◆ **Arbeitsanweisung**
Gib aus dem folgenden Urteilsauszug zur Besteuerung von Obligationsanleihen den Abschnitt wortgetreu wieder, der bei „26 Demnach ist“ beginnt und bei „Sache dieses Gerichts.“ endet.

◆ **Dokumentausschnitt**
—————
25 Daher darf auch dann, wenn eine Obligationsanleihe durch eine Hypothek gesichert ist, auf die Rückzahlung dieser Anleihe keine Steuer erhoben werden.
26 Demnach ist auf die Vorlagefrage zu antworten, daß Artikel 11 Buchstabe b der Richtlinie dahin auszulegen ist, daß das Verbot der Besteuerung von Obligationsanleihen für die Steuer auf notarielle Urkunden gilt, mit denen die Rückzahlung einer Anleihe bescheinigt wird. Eine solche Steuer fällt nicht unter die in Artikel 12 Absatz 1 Buchstabe d der Richtlinie vorgesehene Ausnahme.
Kostenentscheidung:
Kosten
27 Die Auslagen der spanischen Regierung und der Kommission, die vor dem Gerichtshof Erklärungen abgegeben haben, sind nicht erstattungsfähig. Für die Parteien des Ausgangsverfahrens ist das Verfahren ein Zwischenstreit in den bei dem vorlegenden Gericht anhängigen Rechtsstreitigkeiten; die Kostenentscheidung ist daher Sache dieses Gerichts.
Tenor:
Aus diesen Gründen
hat
DER GERICHTSHOF
(Sechste Kammer)
auf die ihm vom Tribunal Superior de Justicia de Cataluña mit Beschlüssen vom 3. und vom 9. Dezember 1996 vorgelegte Frage für Recht erkannt:
Artikel 11 Buchstabe b der Richtlinie 69/335/EWG des Rates vom 17. Juli 1969 betreffend die indirekten Steuern auf die Ansammlung von Kapital ist dahin auszulegen, daß das Verbot der Besteuerung von Obligationsanleihen für die Steuer auf notarielle Urkunden gilt, mit denen die Tilgung einer Anleihe bescheinigt wird. Eine solche Steuer fällt nicht unter die in Artikel 12 Absatz 1 Buchstabe d der Richtlinie vorgesehene Ausnahme.
—————
◆ **Datensatzeinträge**
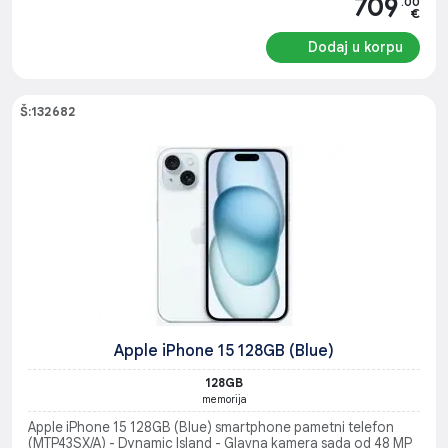
709
.00
€
Dodaj u korpu
Š:132682
Apple iPhone 15 128GB (Blue)
128GB
memorija
Apple iPhone 15 128GB (Blue) smartphone pametni telefon
(MTP43SX/A) - Dynamic Island - Glavna kamera sada od 48 MP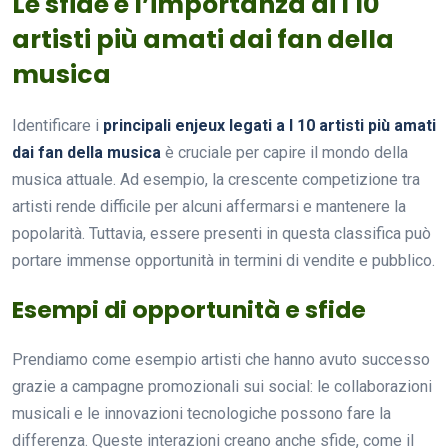
Le sfide e l’importanza di I 10
artisti più amati dai fan della
musica
Identificare i
principali enjeux legati a I 10 artisti più amati
dai fan della musica
è cruciale per capire il mondo della
musica attuale. Ad esempio, la crescente competizione tra
artisti rende difficile per alcuni affermarsi e mantenere la
popolarità. Tuttavia, essere presenti in questa classifica può
portare immense opportunità in termini di vendite e pubblico.
Esempi di opportunità e sfide
Prendiamo come esempio artisti che hanno avuto successo
grazie a campagne promozionali sui social: le collaborazioni
musicali e le innovazioni tecnologiche possono fare la
differenza. Queste interazioni creano anche sfide, come il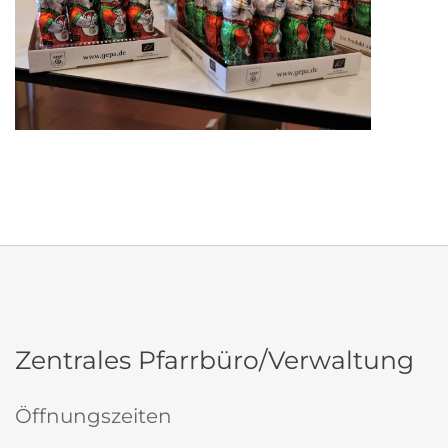
Zentrales Pfarrbüro/Verwaltung
Öffnungszeiten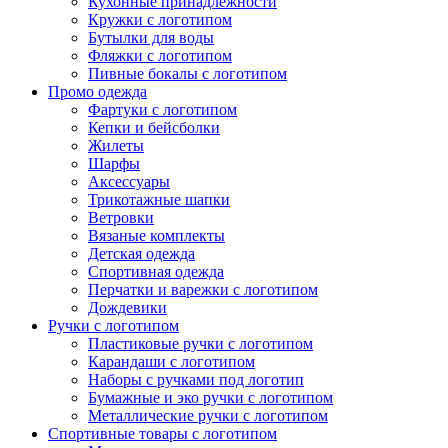
Кухонные принадлежности
Кружки с логотипом
Бутылки для воды
Фляжки с логотипом
Пивные бокалы с логотипом
Промо одежда
Фартуки с логотипом
Кепки и бейсболки
Жилеты
Шарфы
Аксессуары
Трикотажные шапки
Ветровки
Вязаные комплекты
Детская одежда
Спортивная одежда
Перчатки и варежки с логотипом
Дождевики
Ручки с логотипом
Пластиковые ручки с логотипом
Карандаши с логотипом
Наборы с ручками под логотип
Бумажные и эко ручки с логотипом
Металлические ручки с логотипом
Спортивные товары с логотипом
—————
◆ **Aufgabenlösung**
26 Demnach ist auf die Vorlagefrage zu antworten, daß Artikel 11 Buchstabe b der Richtlinie dahin auszulegen ist, daß das Verbot der Besteuerung von Obligationsanleihen für die Steuer auf notarielle Urkunden gilt, mit denen die Rückzahlung einer Anleihe bescheinigt wird. Eine solche Steuer fällt nicht unter die in Artikel 12 Absatz 1 Buchstabe d der Richtlinie vorgesehene Ausnahme.
Kostenentscheidung:
Kosten
27 Die Auslagen der spanischen Regierung und der Kommission, die vor dem Gerichtshof Erklärungen abgegeben haben, sind nicht erstattungsfähig. Für die Parteien des Ausgangsverfahrens ist das Verfahren ein Zwischenstreit in den bei dem vorlegenden Gericht anhängigen Rechtsstreitigkeiten; die Kostenentscheidung ist daher Sache dieses Gerichts.